Source extract section start

# Version 1.1
- Added more attribute values to the set of possible attributes
- Added a more general classification for the different values

## Issues
- Does not match to values in brackets 
- Multiple values with 'and' or punctuation are not matched
- Some terms not included (asexual morph)

In [2]:
import pandas as pd
import xml.sax
import re

In [49]:
class BioSamplesSexHandler(xml.sax.ContentHandler):
    '''
    SAX handler class to read in BioSamples information from a given set of attribute tags 
        - Reads and stores the attribute information in a dictionary
    '''
    def __init__(self, sample_dict, attribute_set) -> None:
        super().__init__()

Source extract section end

In the version 1.1 notes, which term is given as an example of one that is not included? The material that follows isn't needed here.

Dataset content section start

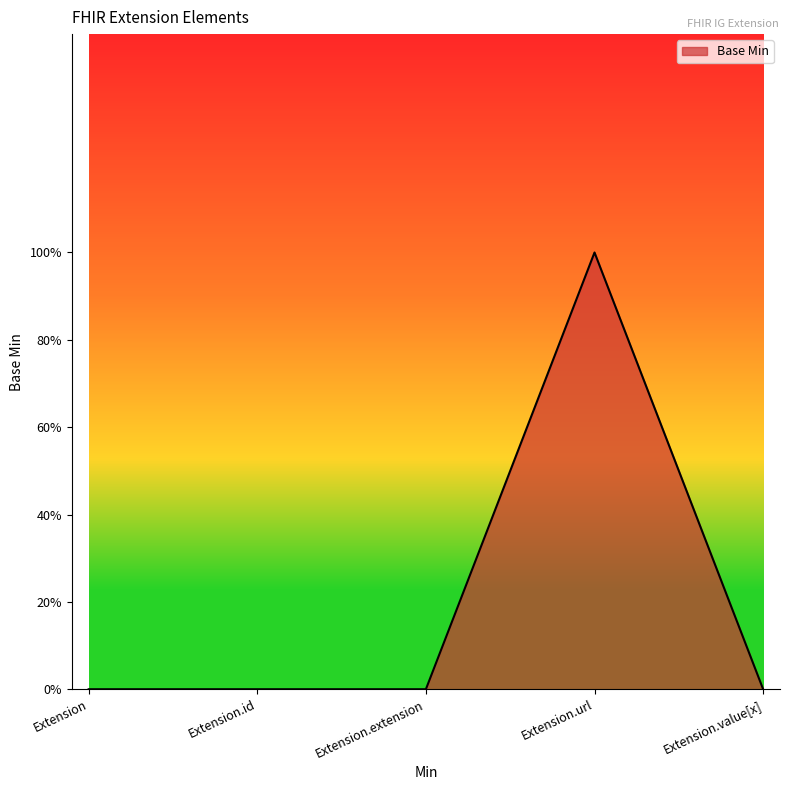

Is this an area chart (filled region under the line)?

Yes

Dataset content section end

■ **Your response**:
Asexual morph.